Protect Your Identity
DETER, DETECT AND DEFEND
A 10-minute educational video that provides an overview of identity theft and outlines the steps consumers can take to deter, detect, and defend against identity theft.
AVOIDING PHISHING ATTACKS AND ID THEFT
Criminals are using many ways to commit identity theft or internet fraud. The methods used by these criminals can vary from a simple email sent to thousands or millions of email addresses requesting personal information, to sophisticated software (malware) loaded onto your PC without your knowledge through email attachments/links, or by clicking on a link from an infected website you visit.
Criminals are also moving to social networking sites Facebook, Twitter, MySpace, etc.
You can help to avoid becoming a victim by following these steps:
- Regularly scan your PC with current and well known antivirus software programs. Keep those programs with the latest versions as new viruses are created daily.
- Ensure that any website you visit is legitimate and trusted before clicking on any links.
- Do not trust any email that urgently requests personal information of any kind. City First Bank of DC and other reputable financial institutions/businesses/organizations do not send these types of email.
- Never click on links in emails claiming to be from City First Bank of DC, or a legitimate business or organization, until you have confirmed the email is authentic. Many phishing attacks download Trojan horse viruses and other malware onto your computer when a link in the email is clicked on.

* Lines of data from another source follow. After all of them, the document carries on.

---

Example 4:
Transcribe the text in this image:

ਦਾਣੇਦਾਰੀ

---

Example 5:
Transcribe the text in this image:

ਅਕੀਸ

- Never enter your username and password until you are sure you are at a legitimate website. City First Bank of DC or legitimate businesses will never ask you to verify a username, password, debit/ATM card number or PIN via email.
- Do not call any number or use any link in a suspect email. Always verify the phone number through a reputable source before calling. All valid City First Bank of DC contact numbers can be found on our website.
- Suspect every impersonal email or those containing spelling or grammatical errors.
- Phishing attacks often ask for personal financial information. Never fill out personal information of any kind through a form on the Internet that you have accessed via an email link. A request of this kind should be a big warning. City First Bank of DC will never ask for this information via email.
- Do not open email attachments unless you are expecting to receive one. Even if the sender is known to you, be careful of attachments that are forwarded to you with a generic or impersonal message. In particular, email attachments with ".exe" file extensions are potentially malicious.